- **To do**:
Omit all images, then repeat exactly the lines below from the one containing "二战时期，艺术沦为意识形态博弈的核心载体，" through the one containing "setzen. Mit Klick", both ends included.

[[ Data for analysis open ]]

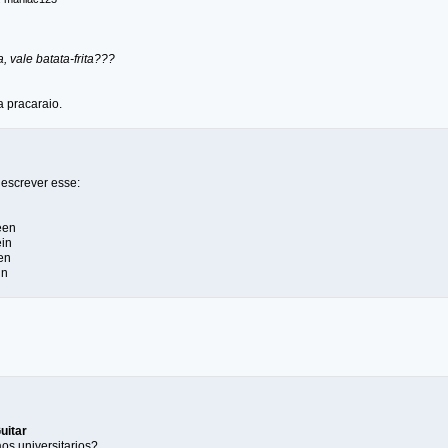
, vale batata-frita???
a pracaraio.
 escrever esse:
een
in
en
in
uitar
os universitarios?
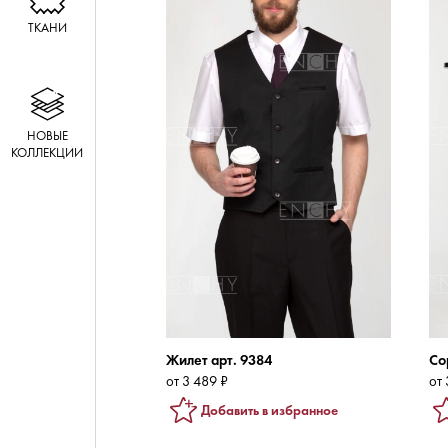
ТКАНИ
НОВЫЕ
КОЛЛЕКЦИИ
Жилет арт. 9384
Со
от 3 489 ₽
от 
Добавить в избранное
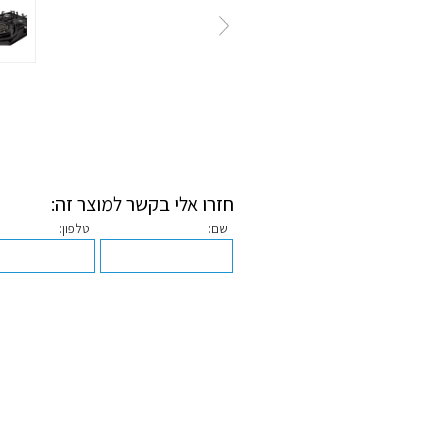
חזרו אלי בקשר למוצר זה:
שם:
טלפון:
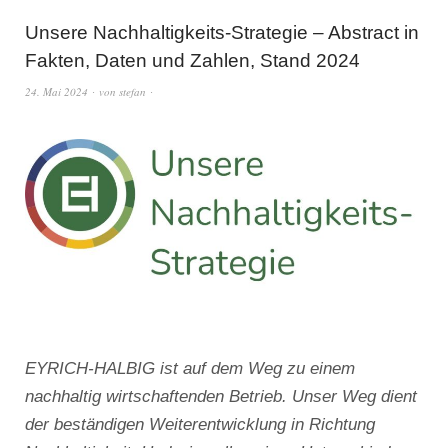
Unsere Nachhaltigkeits-Strategie – Abstract in
Fakten, Daten und Zahlen, Stand 2024
24. Mai 2024
von
stefan
EYRICH-HALBIG ist auf dem Weg zu einem
nachhaltig wirtschaftenden Betrieb. Unser Weg dient
der beständigen Weiterentwicklung in Richtung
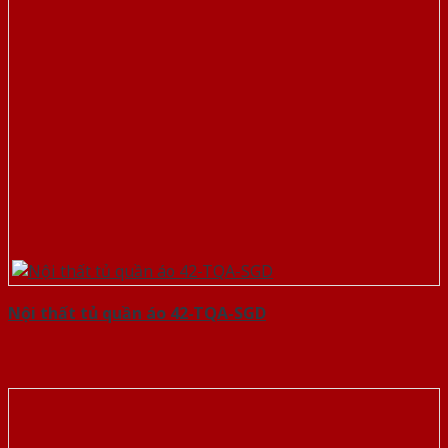
Nội thất tủ quần áo 42-TQA-SGD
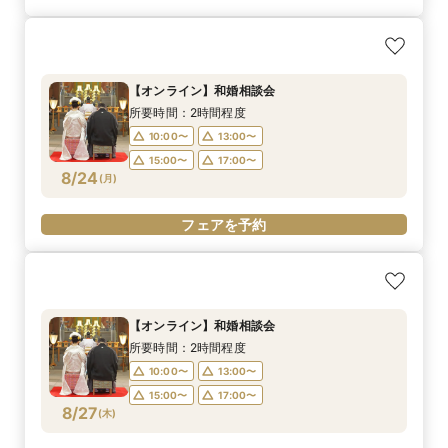
【オンライン】和婚相談会
所要時間：2時間程度
10:00〜
13:00〜
15:00〜
17:00〜
8/24
(
月
)
フェアを予約
【オンライン】和婚相談会
所要時間：2時間程度
10:00〜
13:00〜
15:00〜
17:00〜
8/27
(
木
)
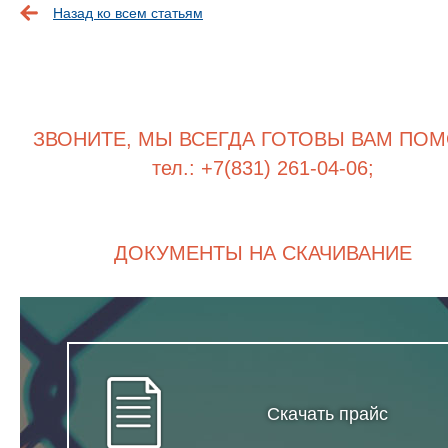
Назад ко всем статьям
ЗВОНИТЕ, МЫ ВСЕГДА ГОТОВЫ ВАМ ПОМ
тел.: +7(831) 261-04-06;
ДОКУМЕНТЫ НА СКАЧИВАНИЕ
Скачать прайс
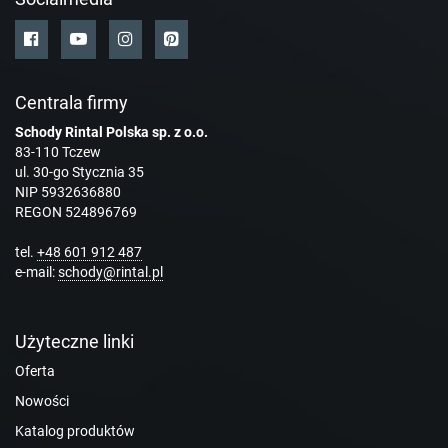
Centrala firmy
Schody Rintal Polska sp. z o.o.
83-110 Tczew
ul. 30-go Stycznia 35
NIP 5932636880
REGON 524896769
tel.
+48 601 912 487
e-mail:
schody@rintal.pl
Użyteczne linki
Oferta
Nowości
Katalog produktów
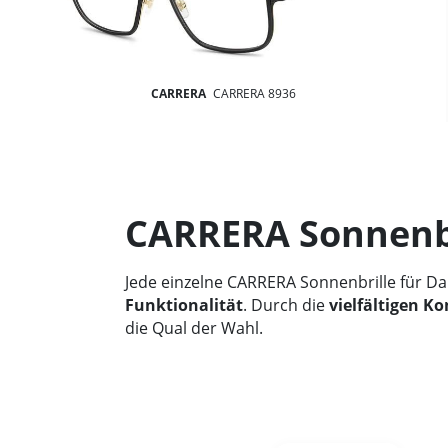
CARRERA
CARRERA 8936
CARRERA Sonnenbri
Jede einzelne CARRERA Sonnenbrille für D
Funktionalität
. Durch die
vielfältigen K
die Qual der Wahl.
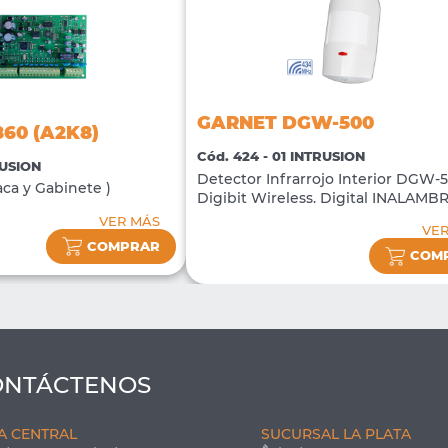
GARNET DGW-500
60 (A2K8)
Cód. 424 - 01 INTRUSION
RUSION
Detector Infrarrojo Interior DGW-
aca y Gabinete )
Digibit Wireless. Digital INALAMB
VER MÁS
VE
COMPRAR
COM
ONTÁCTENOS
A CENTRAL
SUCURSAL LA PLATA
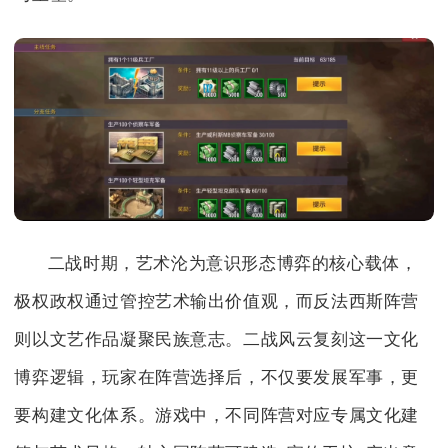
二战时期，艺术沦为意识形态博弈的核心载体，
极权政权通过管控艺术输出价值观，而反法西斯阵营
则以文艺作品凝聚民族意志。二战风云复刻这一文化
博弈逻辑，玩家在阵营选择后，不仅要发展军事，更
要构建文化体系。游戏中，不同阵营对应专属文化建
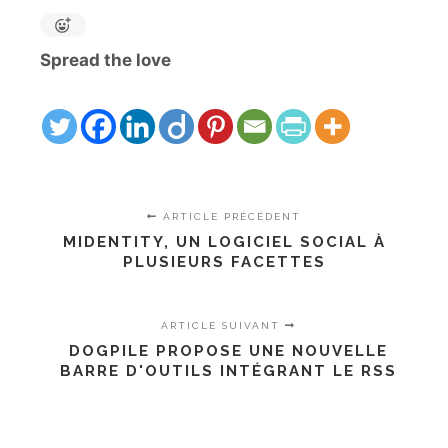
Spread the love
ARTICLE PRÉCÉDENT
MIDENTITY, UN LOGICIEL SOCIAL À
PLUSIEURS FACETTES
ARTICLE SUIVANT
DOGPILE PROPOSE UNE NOUVELLE
BARRE D'OUTILS INTÉGRANT LE RSS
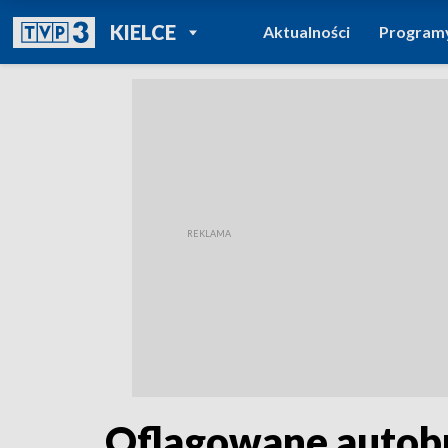
POWRÓT DO
KIELCE
Aktualności
Program
TVP REGIONY
Oflagowane autobu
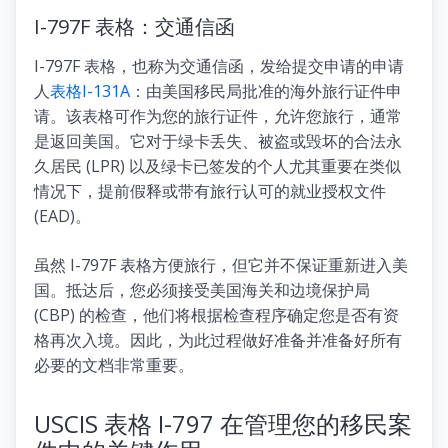
I-797F 表格：交通信函
I-797F 表格，也称为交通信函，发给提交申请的申请
人
表格I-131A
：由美国移民局批准的海外旅行证件申
请。该表格可作为您的旅行证件，允许您旅行，通常
是返回美国。它对于绿卡丢失、被盗或毁坏的合法永
久居民 (LPR) 以及绿卡已签发的个人尤其重要在类似
情况下，提前假释或带有旅行认可的就业授权文件
(EAD)。
虽然 I-797F 表格方便旅行，但它并不保证重新进入美
国。抵达后，您必须接受美国海关和边境保护局
(CBP) 的检查，他们将根据检查程序确定您是否有资
格再次入境。因此，为此过程做好准备并准备好所有
必要的文档非常重要。
USCIS 表格 I-797 在管理您的移民案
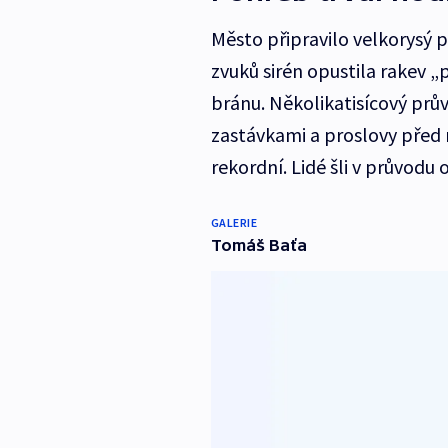
Město připravilo velkorysý p
zvuků sirén opustila rakev „p
bránu. Několikatisícový prův
zastávkami a proslovy před r
rekordní. Lidé šli v průvodu 
GALERIE
Tomáš Baťa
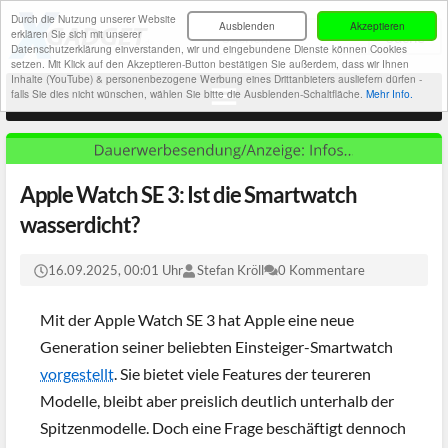
Durch die Nutzung unserer Website
Ausblenden
Akzeptieren
erklären Sie sich mit unserer
Datenschutzerklärung einverstanden, wir und eingebundene Dienste können Cookies
setzen. Mit Klick auf den Akzeptieren-Button bestätigen Sie außerdem, dass wir Ihnen
Inhalte (YouTube) & personenbezogene Werbung eines Drittanbieters ausliefern dürfen -
falls Sie dies nicht wünschen, wählen Sie bitte die Ausblenden-Schaltfläche.
Mehr Info.
Apple Watch SE 3: Ist die Smartwatch
wasserdicht?
16.09.2025, 00:01 Uhr
Stefan Kröll
0 Kommentare
Mit der Apple Watch SE 3 hat Apple eine neue
Generation seiner beliebten Einsteiger-Smartwatch
vorgestellt
. Sie bietet viele Features der teureren
Modelle, bleibt aber preislich deutlich unterhalb der
Spitzenmodelle. Doch eine Frage beschäftigt dennoch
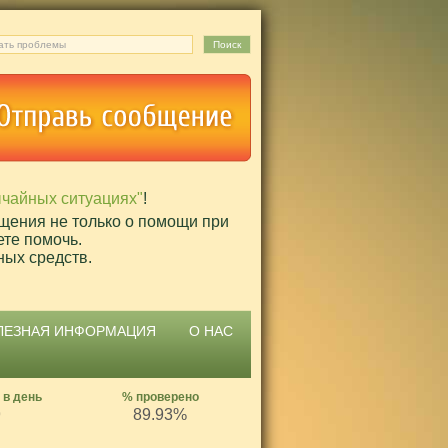
ычайных ситуациях"
!
щения не только о помощи при
ете помочь.
ных средств.
ЛЕЗНАЯ ИНФОРМАЦИЯ
О НАС
 в день
% проверено
9
89.93%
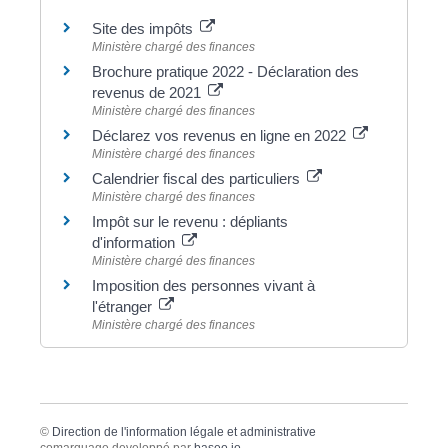
Site des impôts
Ministère chargé des finances
Brochure pratique 2022 - Déclaration des
revenus de 2021
Ministère chargé des finances
Déclarez vos revenus en ligne en 2022
Ministère chargé des finances
Calendrier fiscal des particuliers
Ministère chargé des finances
Impôt sur le revenu : dépliants
d'information
Ministère chargé des finances
Imposition des personnes vivant à
l'étranger
Ministère chargé des finances
©
Direction de l'information légale et administrative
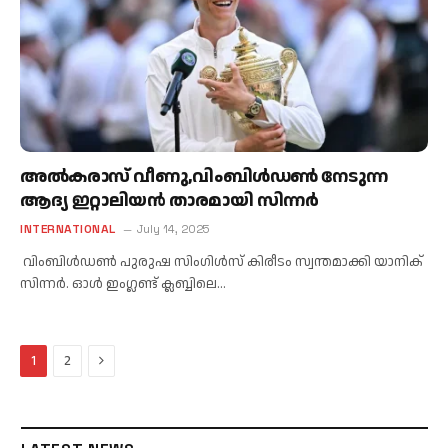
അൽകരാസ് വീണു,വിംബിൾഡൺ നേടുന്ന
ആദ്യ ഇറ്റാലിയൻ താരമായി സിന്നര്‍
INTERNATIONAL
July 14, 2025
വിംബിൾഡൺ പുരുഷ സിംഗിൾസ് കിരീടം സ്വന്തമാക്കി യാനിക്
സിന്നർ. ഓൾ ഇംഗ്ലണ്ട് ക്ലബ്ബിലെ…
Next
1
2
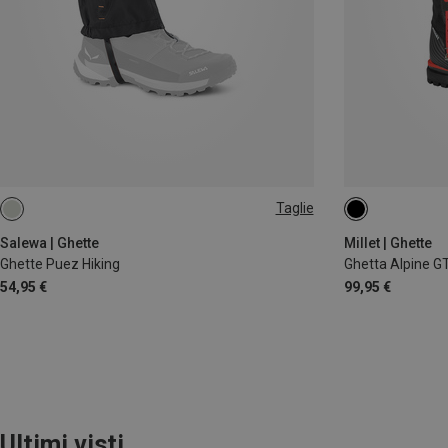
Taglie
L
M
L
Salewa | Ghette
Millet | Ghette
Ghette Puez Hiking
Ghetta Alpine G
54,95 €
99,95 €
Ultimi visti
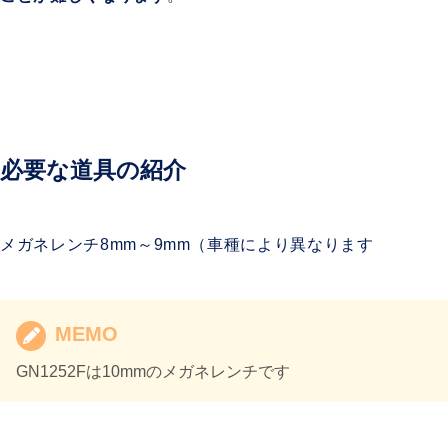
必要な道具の紹介
メガネレンチ8mm～9mm（車種により異なります
MEMO
GN1252Fは10mmのメガネレンチです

[[ Data for analysis closed ]]

- **Written reply**:
二战时期，艺术沦为意识形态博弈的核心载体，
极权政权通过管控艺术输出价值观，而反法西斯阵营
则以文艺作品凝聚民族意志。二战风云复刻这一文化
博弈逻辑，玩家在阵营选择后，不仅要发展军事，更
要构建文化体系。游戏中，不同阵营对应专属文化建
Spread the love
ARTICLE PRÉCÉDENT
MIDENTITY, UN LOGICIEL SOCIAL À
PLUSIEURS FACETTES
ARTICLE SUIVANT
DOGPILE PROPOSE UNE NOUVELLE
BARRE D'OUTILS INTÉGRANT LE RSS
POWRÓT DO
KIELCE
Aktualności
Program
TVP REGIONY
Oflagowane autobu
I-797F 表格：交通信函
I-797F 表格，也称为交通信函，发给提交申请的申请
人
表格I-131A
：由美国移民局批准的海外旅行证件申
请。该表格可作为您的旅行证件，允许您旅行，通常
是返回美国。它对于绿卡丢失、被盗或毁坏的合法永
久居民 (LPR) 以及绿卡已签发的个人尤其重要在类似
情况下，提前假释或带有旅行认可的就业授权文件
(EAD)。
虽然 I-797F 表格方便旅行，但它并不保证重新进入美
国。抵达后，您必须接受美国海关和边境保护局
(CBP) 的检查，他们将根据检查程序确定您是否有资
格再次入境。因此，为此过程做好准备并准备好所有
必要的文档非常重要。
USCIS 表格 I-797 在管理您的移民案
Město připravilo velkorysý p
zvuků sirén opustila rakev „p
bránu. Několikatisícový prův
zastávkami a proslovy před r
rekordní. Lidé šli v průvodu 
GALERIE
Tomáš Baťa
Durch die Nutzung unserer Website
Ausblenden
Akzeptieren
erklären Sie sich mit unserer
Datenschutzerklärung einverstanden, wir und eingebundene Dienste können Cookies
setzen. Mit Klick auf den Akzeptieren-Button bestätigen Sie außerdem, dass wir Ihnen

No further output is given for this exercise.